Question for the class: What do these facilities bring to the table that justifies 4 times (ASC), or almost 7 times (HOPD), the cost? Are there better outcomes? No. Lower mortality rate? Most pain procedures have about as much mortality risk as getting a cavity filled at the dentist. Can you do the procedure faster at a hospital? Heavens, no. Hospitals are geared for major procedures. Turnover times at most hospitals are so slow that a pain specialist would starve to death. Most ASCs are good at fast turnovers yet they are paid less.

Do these facilities need higher reimbursement because they do more complicated patients? The patient who is such high risk that the procedure must be performed in a hospital is rare.

One popular site for performing pain procedures is the ASC. Why? Because doctors discovered that while their fees were being whittled down by Medicare and private insurance companies, The ASCs were making good money. The solution was to buy shares in ASCs. Over the past 20 years or so, it seemed like ASCs were popping up on every corner.

You’d think the government might consider this a prohibited self-referral. You’d be wrong. Using the kind of logic that only a government could get away with, a doctor is not guilty of self-referral if the ASC is an “extension of the office”. What does that mean? For a multi-specialty ASC, a doctor who owns shares must take at least 1/3 of his or her patients there. Yes, you read that correctly: the government demands that you take your patients to the more expensive POS.

Why not just pay one physician fee and one facility fee for this service? If there is a compelling clinical reason for doing a procedure at a hospital instead of the office, allow the hospital to bill a surcharge for the added complexity. Such cases are rare.

CMS has been cutting the fees for certain specialties over time.

In 2013, the payment to the physician for 62310 was about $254 in the office (professional fee plus overhead) and $111 in a facility – a difference of $143.

In 2014, it is $111 in the office and $75 in a facility – rather spectacular pay cuts. That’s a difference of $36 between office and facility. After expenses, it’s not worth the trouble in the office. At $75 for placing a needle just a few millimeters from the upper spinal cord, it’s probably not worth the drive to the facility either.

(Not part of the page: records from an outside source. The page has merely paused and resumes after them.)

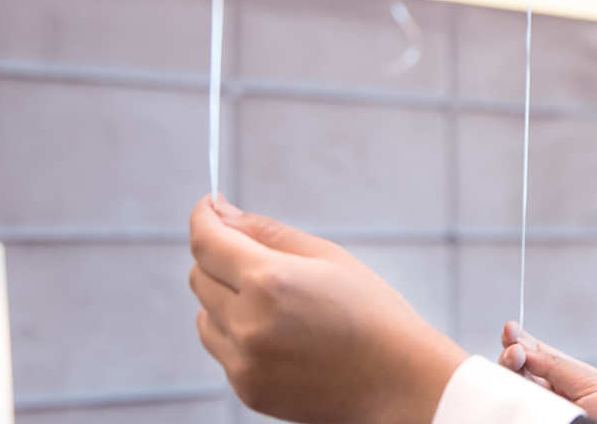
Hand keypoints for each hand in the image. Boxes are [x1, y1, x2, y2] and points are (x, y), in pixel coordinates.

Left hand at [187, 195, 465, 423]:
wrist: (397, 380)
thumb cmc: (370, 311)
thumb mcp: (326, 256)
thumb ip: (267, 232)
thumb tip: (220, 214)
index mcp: (270, 281)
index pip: (207, 242)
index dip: (203, 217)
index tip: (209, 206)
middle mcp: (248, 323)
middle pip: (199, 277)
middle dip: (219, 258)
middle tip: (257, 257)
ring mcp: (244, 362)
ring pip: (205, 315)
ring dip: (226, 300)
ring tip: (278, 305)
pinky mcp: (246, 389)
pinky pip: (222, 348)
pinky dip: (239, 334)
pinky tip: (283, 336)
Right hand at [499, 322, 596, 423]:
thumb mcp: (592, 383)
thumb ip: (555, 367)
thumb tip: (520, 347)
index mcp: (566, 375)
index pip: (533, 354)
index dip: (518, 340)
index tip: (510, 329)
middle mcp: (553, 393)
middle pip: (518, 373)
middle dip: (510, 358)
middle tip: (515, 354)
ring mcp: (550, 411)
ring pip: (516, 395)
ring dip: (510, 377)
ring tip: (515, 362)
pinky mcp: (547, 421)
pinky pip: (524, 414)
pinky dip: (515, 406)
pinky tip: (511, 392)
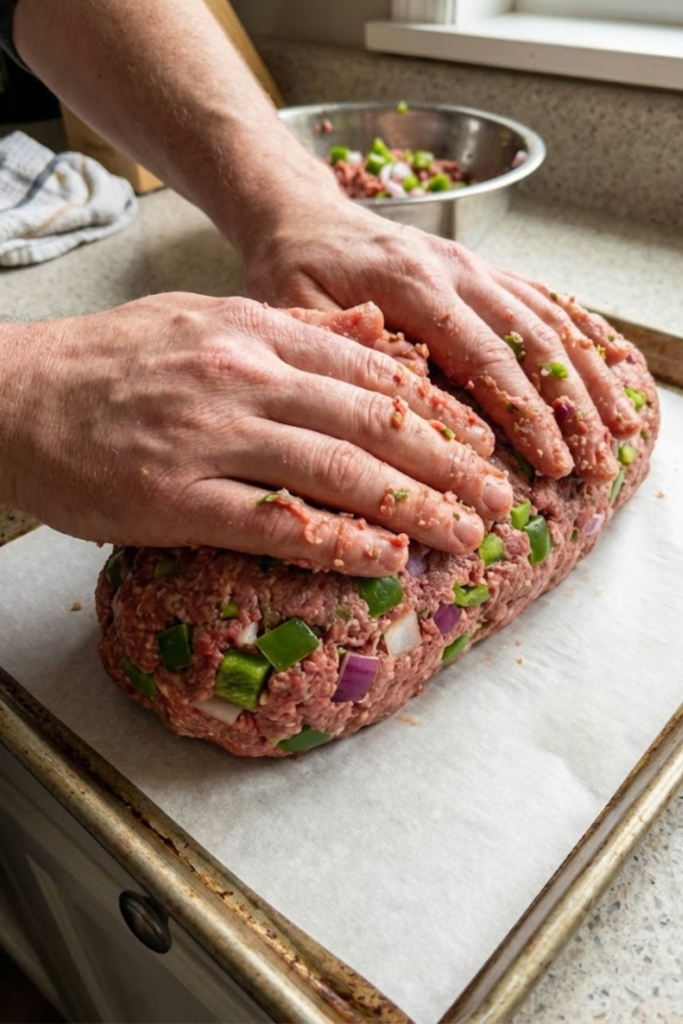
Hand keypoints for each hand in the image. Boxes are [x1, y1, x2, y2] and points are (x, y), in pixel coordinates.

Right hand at [0, 294, 512, 573]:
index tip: (480, 443)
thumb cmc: (110, 362)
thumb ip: (294, 327)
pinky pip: (276, 522)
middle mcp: (242, 376)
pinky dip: (340, 541)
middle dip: (450, 465)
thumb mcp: (205, 320)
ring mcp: (209, 437)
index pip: (371, 370)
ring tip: (468, 533)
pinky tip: (385, 557)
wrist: (13, 393)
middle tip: (499, 499)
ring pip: (338, 470)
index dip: (437, 411)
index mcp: (253, 330)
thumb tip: (376, 330)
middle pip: (372, 421)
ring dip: (416, 507)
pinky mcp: (174, 497)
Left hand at [243, 196, 639, 484]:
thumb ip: (348, 347)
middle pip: (532, 340)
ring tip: (620, 424)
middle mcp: (456, 268)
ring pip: (548, 319)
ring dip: (588, 375)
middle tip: (594, 460)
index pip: (485, 358)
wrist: (303, 219)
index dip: (524, 415)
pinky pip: (542, 297)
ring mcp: (474, 265)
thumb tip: (415, 393)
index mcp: (412, 283)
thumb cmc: (294, 272)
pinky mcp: (481, 269)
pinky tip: (609, 361)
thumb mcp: (297, 311)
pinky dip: (581, 330)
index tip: (551, 463)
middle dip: (570, 406)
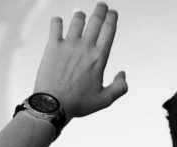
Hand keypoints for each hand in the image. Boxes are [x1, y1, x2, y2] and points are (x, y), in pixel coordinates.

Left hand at [34, 2, 127, 119]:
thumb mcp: (104, 100)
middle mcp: (85, 47)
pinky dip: (57, 21)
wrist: (53, 105)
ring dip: (80, 16)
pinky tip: (58, 22)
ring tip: (80, 16)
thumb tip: (123, 74)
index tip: (113, 13)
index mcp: (99, 57)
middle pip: (96, 20)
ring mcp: (68, 45)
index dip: (112, 17)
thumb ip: (120, 88)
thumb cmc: (78, 104)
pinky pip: (56, 26)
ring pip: (77, 20)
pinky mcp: (53, 47)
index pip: (109, 29)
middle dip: (100, 10)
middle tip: (101, 6)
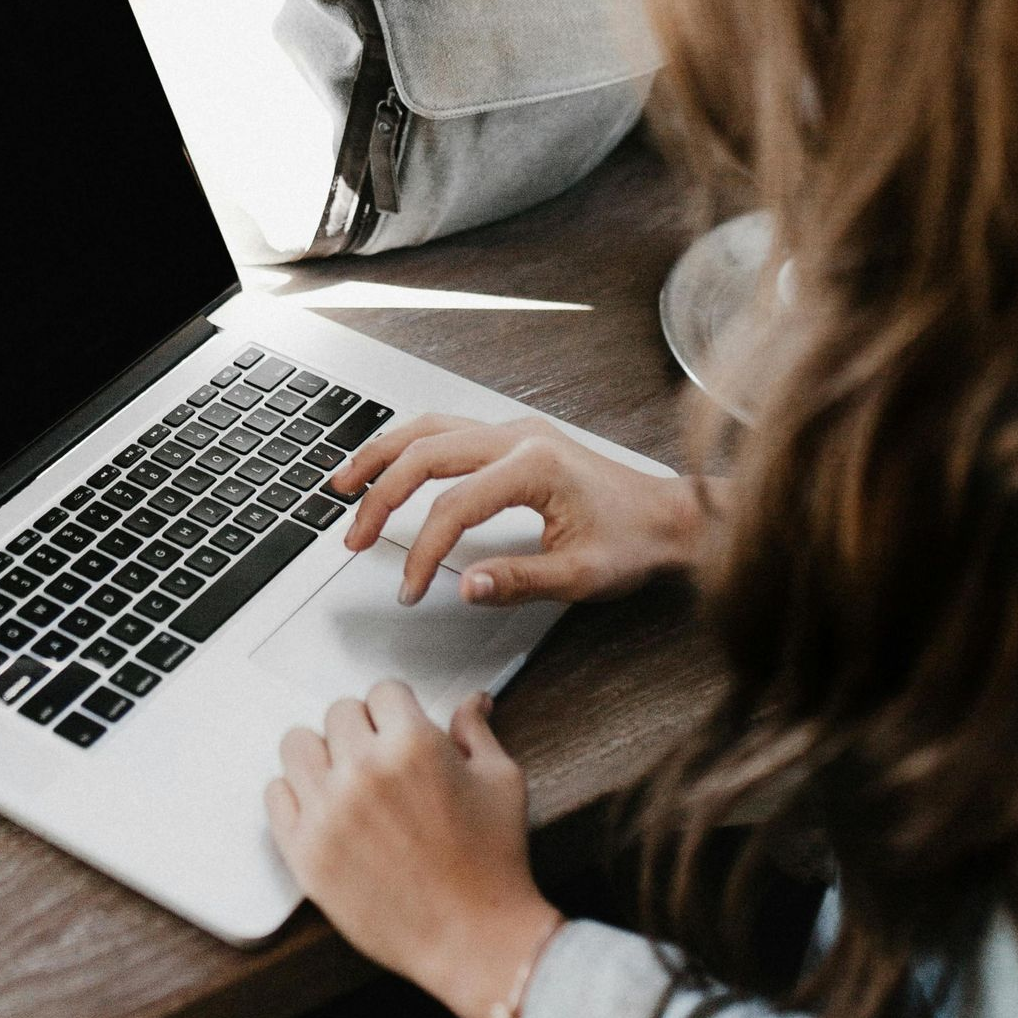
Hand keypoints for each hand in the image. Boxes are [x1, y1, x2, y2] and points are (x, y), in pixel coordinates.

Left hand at [265, 681, 562, 1017]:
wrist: (474, 940)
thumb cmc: (493, 864)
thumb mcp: (501, 782)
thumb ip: (476, 732)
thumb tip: (472, 701)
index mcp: (412, 745)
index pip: (383, 691)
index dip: (398, 710)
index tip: (401, 728)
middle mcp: (363, 771)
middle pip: (338, 713)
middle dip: (363, 730)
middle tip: (381, 760)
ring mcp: (328, 812)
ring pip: (297, 744)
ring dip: (322, 755)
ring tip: (345, 779)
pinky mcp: (305, 852)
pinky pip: (275, 795)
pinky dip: (296, 796)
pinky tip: (324, 809)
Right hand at [334, 413, 706, 605]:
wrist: (672, 517)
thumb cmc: (636, 542)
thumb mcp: (581, 576)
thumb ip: (519, 580)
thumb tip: (464, 586)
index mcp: (534, 466)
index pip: (453, 506)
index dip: (423, 551)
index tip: (410, 588)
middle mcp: (519, 436)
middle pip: (425, 453)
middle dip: (380, 497)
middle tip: (353, 537)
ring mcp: (515, 430)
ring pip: (429, 429)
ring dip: (382, 456)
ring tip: (344, 485)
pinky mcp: (514, 437)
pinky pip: (446, 429)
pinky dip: (408, 446)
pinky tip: (389, 465)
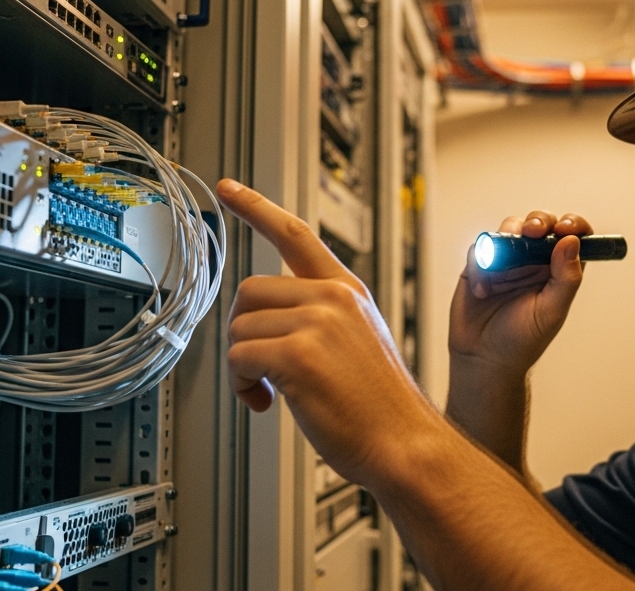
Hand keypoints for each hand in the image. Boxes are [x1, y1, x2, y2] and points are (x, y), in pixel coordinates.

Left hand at [216, 179, 441, 483]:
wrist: (405, 444)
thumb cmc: (379, 408)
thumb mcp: (359, 341)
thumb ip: (320, 318)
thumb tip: (265, 322)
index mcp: (346, 291)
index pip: (295, 235)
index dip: (256, 208)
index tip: (229, 189)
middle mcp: (332, 298)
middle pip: (249, 291)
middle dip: (244, 332)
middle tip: (261, 369)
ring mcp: (317, 322)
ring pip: (239, 328)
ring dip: (243, 366)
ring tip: (271, 391)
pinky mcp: (298, 354)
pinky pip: (239, 358)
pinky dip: (242, 386)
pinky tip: (267, 403)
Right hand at [448, 212, 590, 378]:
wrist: (484, 359)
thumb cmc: (522, 341)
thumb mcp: (552, 312)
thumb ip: (566, 278)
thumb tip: (571, 242)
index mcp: (557, 270)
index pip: (572, 236)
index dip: (572, 225)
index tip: (565, 228)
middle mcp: (533, 261)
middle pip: (540, 223)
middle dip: (537, 221)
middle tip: (532, 231)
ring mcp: (506, 261)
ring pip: (509, 228)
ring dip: (506, 238)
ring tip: (500, 265)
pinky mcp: (480, 265)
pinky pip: (480, 248)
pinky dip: (481, 264)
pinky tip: (483, 290)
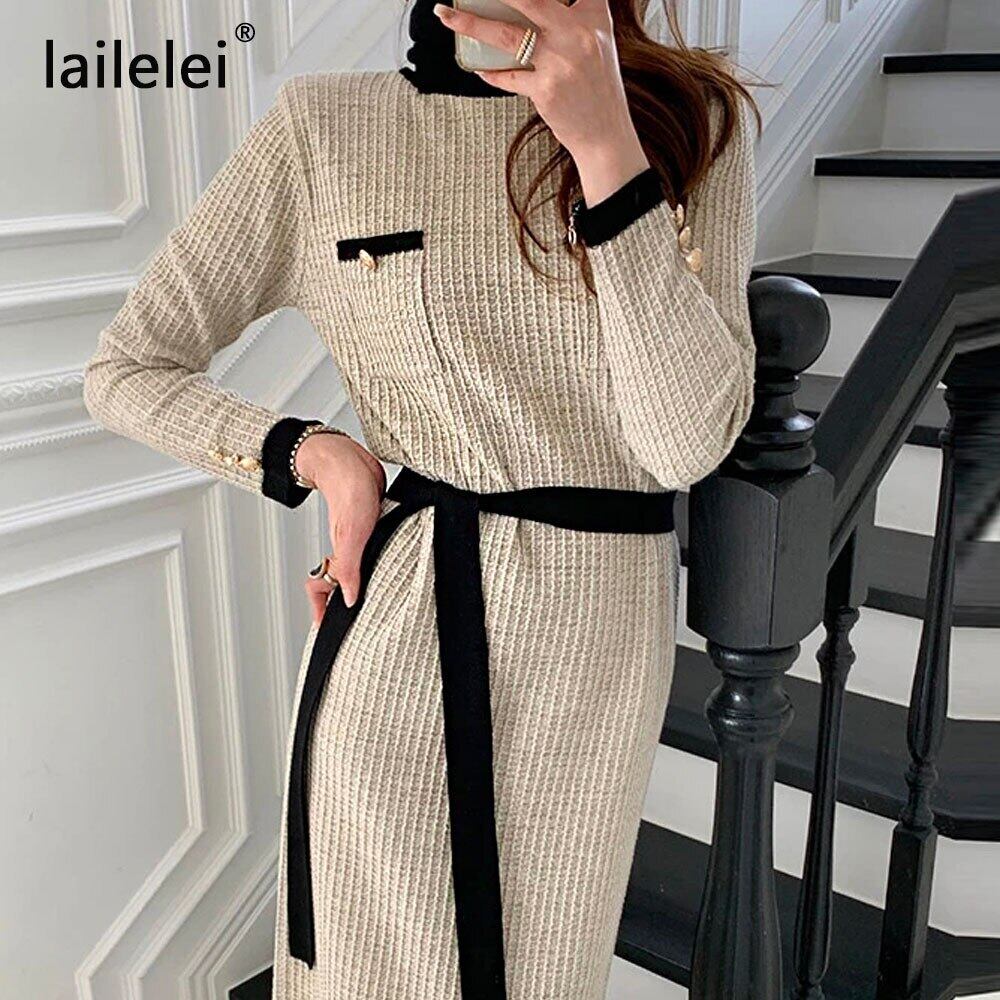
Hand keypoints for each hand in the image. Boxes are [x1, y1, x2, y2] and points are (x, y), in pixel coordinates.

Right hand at [295, 431, 385, 608]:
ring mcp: (361, 538)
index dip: (323, 610)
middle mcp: (349, 549)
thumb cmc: (349, 489)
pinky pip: (374, 550)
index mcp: (340, 554)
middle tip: (360, 619)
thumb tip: (349, 599)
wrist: (353, 459)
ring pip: (360, 568)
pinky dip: (379, 559)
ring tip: (378, 599)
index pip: (324, 589)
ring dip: (367, 581)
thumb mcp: (352, 534)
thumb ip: (349, 566)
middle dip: (347, 602)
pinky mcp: (374, 526)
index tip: (327, 627)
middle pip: (341, 584)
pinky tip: (393, 563)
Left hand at [433, 0, 649, 204]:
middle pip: (531, 0)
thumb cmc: (597, 91)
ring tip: (446, 16)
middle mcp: (579, 35)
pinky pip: (508, 76)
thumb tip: (530, 8)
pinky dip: (490, 73)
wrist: (605, 136)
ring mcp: (561, 62)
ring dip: (471, 24)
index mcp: (594, 18)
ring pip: (507, 36)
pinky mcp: (546, 89)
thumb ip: (574, 22)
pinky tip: (479, 69)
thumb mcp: (598, 45)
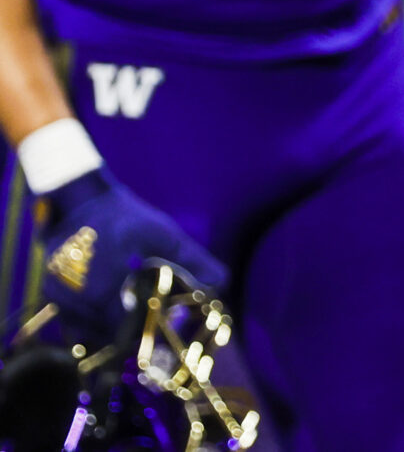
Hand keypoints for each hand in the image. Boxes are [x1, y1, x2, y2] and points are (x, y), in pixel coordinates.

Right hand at [38, 170, 227, 346]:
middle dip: (136, 332)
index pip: (128, 332)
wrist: (81, 201)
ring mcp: (59, 301)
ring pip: (91, 333)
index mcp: (101, 290)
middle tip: (157, 319)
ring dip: (114, 329)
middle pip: (110, 336)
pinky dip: (96, 321)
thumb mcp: (164, 235)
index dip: (151, 331)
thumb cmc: (126, 218)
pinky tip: (115, 306)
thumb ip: (194, 261)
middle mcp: (75, 301)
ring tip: (137, 311)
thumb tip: (220, 285)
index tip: (170, 323)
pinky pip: (76, 323)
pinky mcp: (50, 297)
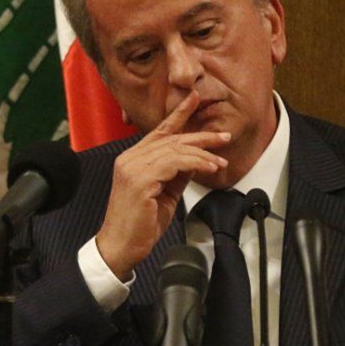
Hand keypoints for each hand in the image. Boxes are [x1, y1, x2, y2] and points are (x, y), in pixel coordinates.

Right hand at [96, 91, 229, 279]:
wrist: (120, 247)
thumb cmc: (140, 224)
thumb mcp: (164, 194)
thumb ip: (176, 174)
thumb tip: (195, 160)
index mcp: (133, 159)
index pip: (159, 130)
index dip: (179, 113)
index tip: (195, 99)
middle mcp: (130, 158)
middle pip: (171, 138)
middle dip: (201, 136)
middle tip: (224, 137)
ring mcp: (133, 168)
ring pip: (175, 149)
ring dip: (202, 154)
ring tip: (219, 162)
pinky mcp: (140, 180)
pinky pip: (174, 163)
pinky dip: (195, 163)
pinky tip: (208, 168)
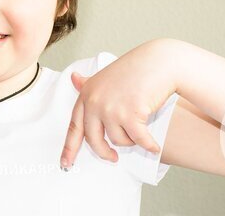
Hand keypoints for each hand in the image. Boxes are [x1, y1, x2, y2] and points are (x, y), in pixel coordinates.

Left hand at [60, 40, 176, 168]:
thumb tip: (74, 78)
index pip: (74, 126)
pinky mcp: (130, 114)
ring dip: (131, 140)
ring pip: (119, 141)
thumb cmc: (134, 68)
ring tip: (140, 130)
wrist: (158, 61)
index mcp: (87, 94)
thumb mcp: (105, 75)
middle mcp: (95, 102)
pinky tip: (154, 146)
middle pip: (94, 140)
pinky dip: (148, 145)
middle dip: (105, 153)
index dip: (70, 147)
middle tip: (113, 159)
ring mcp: (111, 108)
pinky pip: (139, 140)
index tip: (66, 164)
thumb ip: (89, 83)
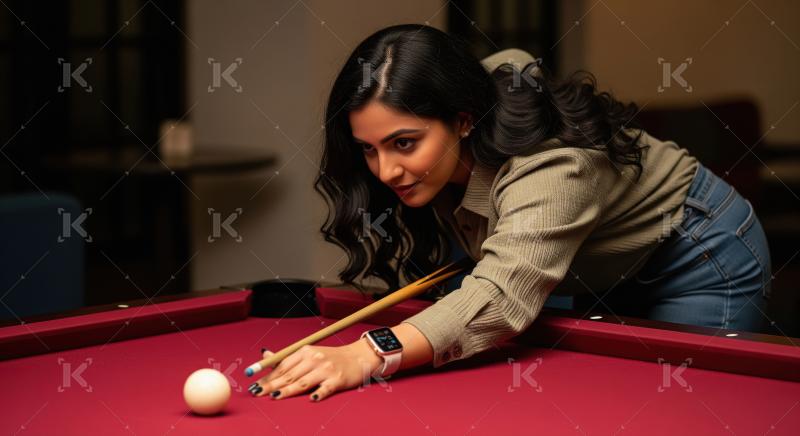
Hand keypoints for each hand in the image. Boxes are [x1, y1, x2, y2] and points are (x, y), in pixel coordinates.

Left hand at [248, 339, 383, 401]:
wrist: (358, 357)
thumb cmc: (330, 358)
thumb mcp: (309, 353)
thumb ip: (286, 357)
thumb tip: (264, 354)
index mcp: (305, 351)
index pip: (283, 365)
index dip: (268, 375)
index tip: (255, 384)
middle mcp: (315, 358)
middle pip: (290, 374)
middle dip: (272, 384)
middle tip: (257, 393)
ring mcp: (327, 369)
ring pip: (304, 382)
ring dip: (288, 390)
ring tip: (274, 396)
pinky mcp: (338, 379)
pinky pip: (326, 388)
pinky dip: (319, 393)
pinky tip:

One other aspect of the POS requires mention. Many states require a Certificate of Need before a new facility can be built. According to the National Conference of State Legislatures:

Certificate of Need programs are aimed at restraining health care facility costs and allowing coordinated planning of new services and construction. Laws authorizing such programs are one mechanism by which state governments seek to reduce overall health and medical costs.

Feel free to pause for a moment to wipe away the tears of laughter that just ran down your legs. Yes, in Government World you don’t want anyone to “waste” money building a competing facility with competing services. If an entrepreneur saw no need for another facility in a given area, why would they even think about building one? Entrepreneurs are not known for wasting money duplicating services for a saturated market.

This is government-sanctioned monopoly and restraint of trade at its finest. And it takes place in the bizarre world of “Place of Service” pricing.

By Michael Gorback, M.D., board-certified in Anesthesiology and Pain Medicine. He practices pain management at the Center for Pain Relief in Houston, TX.